Duke University Hospital, 2301 Erwin Road, Durham, NC, 27710, USA.
University of Pittsburgh Medical Center, 200 Lothrop Street, Pittsburgh, PA, 15213, USA.
Crit Care. 2018 Oct 27;22(1):271. doi: 10.1186/s13054-018-2212-9.
Platelet transfusions carry greater risks of infection, sepsis, and death than any other blood product, owing primarily to bacterial contamination. Many patients may be at particular risk, including critically ill patients in the intensive care unit. This narrative review provides an overview of the problem and an update on strategies for the prevention, detection, and reduction/inactivation of bacterial contaminants in platelets. Bacterial contamination and septic transfusion reactions are major sources of morbidity and mortality. Between 1:1000 and 1:2500 platelet units are bacterially contaminated. The skin bacterial microflora is a primary source of contamination, and enteric contaminants are rare but may be clinically devastating, while platelet storage conditions can support bacterial growth. Donor selection, blood diversion, and hemovigilance are effective but have limitations. Biofilm-producing species can adhere to biological and non-biological surfaces and evade detection. Primary bacterial culture testing of apheresis platelets is in routine use in the US. Pathogen reduction/inactivation technologies compatible with platelets use ultraviolet light-based mechanisms to target nucleic acids of contaminating bacteria and other pathogens. These methods have demonstrated safety and efficacy and represent a proactive approach for inactivating contaminants before transfusion to prevent transfusion-transmitted infections. One system, which combines ultraviolet A and amotosalen for broad-spectrum pathogen inactivation, is approved in both the US and Europe. Current US Food and Drug Administration recommendations advocate enhanced bacterial testing or pathogen reduction/inactivation strategies (or both) to further improve platelet safety. Risks of bacterial contamination of platelets and transfusion-transmitted infections have been significantly mitigated, but not eliminated, by improvements in prevention and detection strategies. Regulatory-approved technologies for pathogen reduction/inactivation have further enhanced the safety of platelet transfusions. Ongoing development of these technologies holds great promise.

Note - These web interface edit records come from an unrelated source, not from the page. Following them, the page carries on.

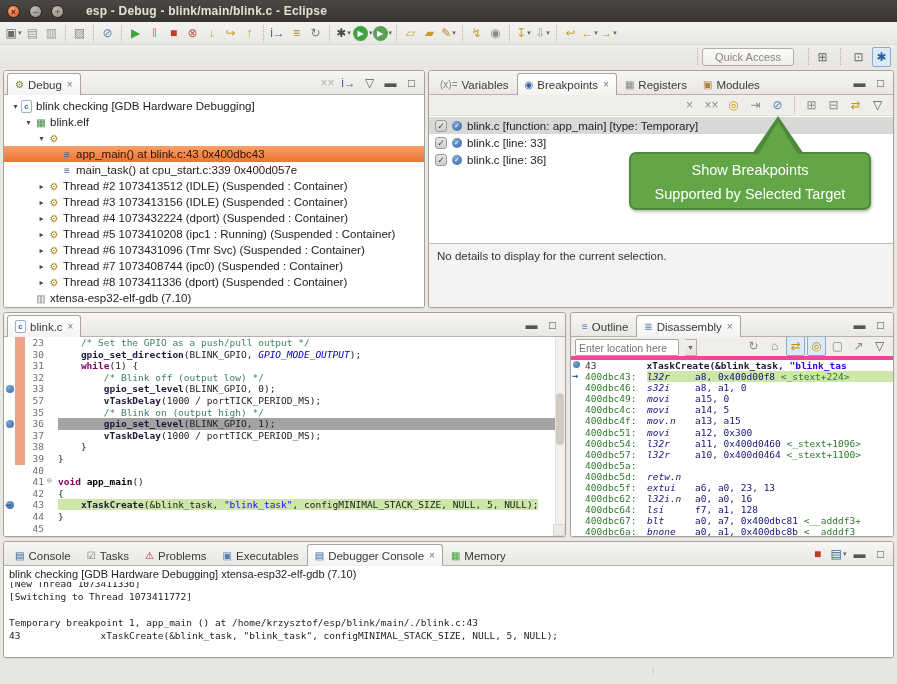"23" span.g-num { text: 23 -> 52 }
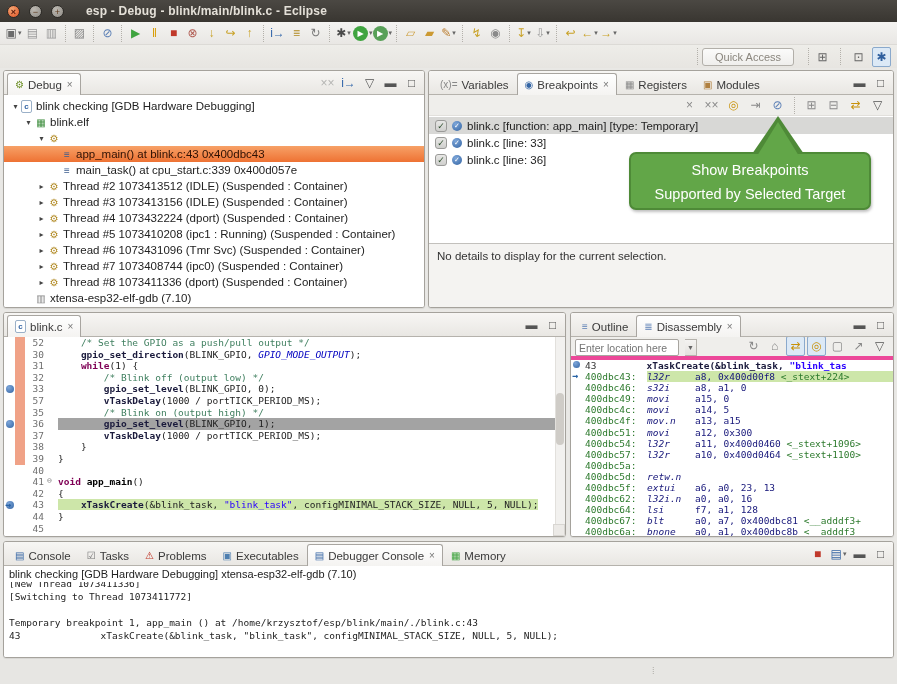"Enter location here" .loc-bar { align-items: flex-end -> flex-start; border-bottom: 4px solid #ec4899 -> 1px solid #ec4899 }
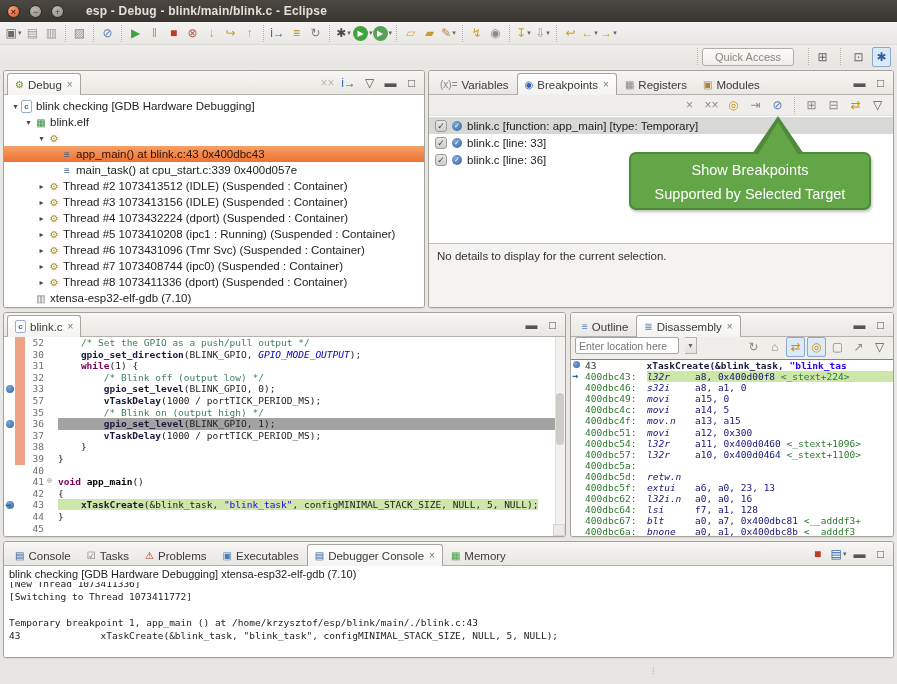"gpio_set_level(BLINK_GPIO, 1);" .ed-code.bgblue { background: #a3a3a3 -> #4d7c0f; margin-left: none -> 16px }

血小板输注比任何其他血液制品都具有更大的感染、败血症和死亡风险,主要是由于细菌污染。许多患者可能面临特别的风险,包括重症监护病房的危重症患者。本叙述性综述提供了该问题的概述,并更新了预防、检测和减少/灭活血小板中细菌污染物的策略。细菌污染和脓毒症输血反应是发病率和死亡率的主要原因。在 1:1000 到 1:2500 个血小板单位中存在细菌污染。皮肤细菌菌群是污染的主要来源,而肠源性污染物很少见,但可能具有临床破坏性,而血小板储存条件可以支持细菌生长。供者选择、血液分流和血液监测是有效的,但存在局限性。产生物膜的物种可以附着在生物和非生物表面上并逃避检测。美国常规使用对单采血小板进行初级细菌培养检测。与血小板兼容的病原体减少/灭活技术使用基于紫外线的机制来靶向污染细菌和其他病原体的核酸。这些方法已被证明是安全有效的,代表了在输血前主动灭活污染物以预防输血传播感染的方法。一种结合紫外线 A 和氨甲喋呤的方法用于广谱病原体灭活,已分别在美国和欧洲获得批准。目前美国食品和药物管理局的建议主张增强细菌检测或病原体减少/灭活策略(或两者兼而有之),以进一步提高血小板的安全性。通过改进预防和检测策略,血小板污染和输血传播感染的风险已得到显著缓解,但尚未消除。经监管部门批准的病原体减少/灭活技术进一步提高了血小板输注的安全性。这些技术的不断发展具有巨大的前景。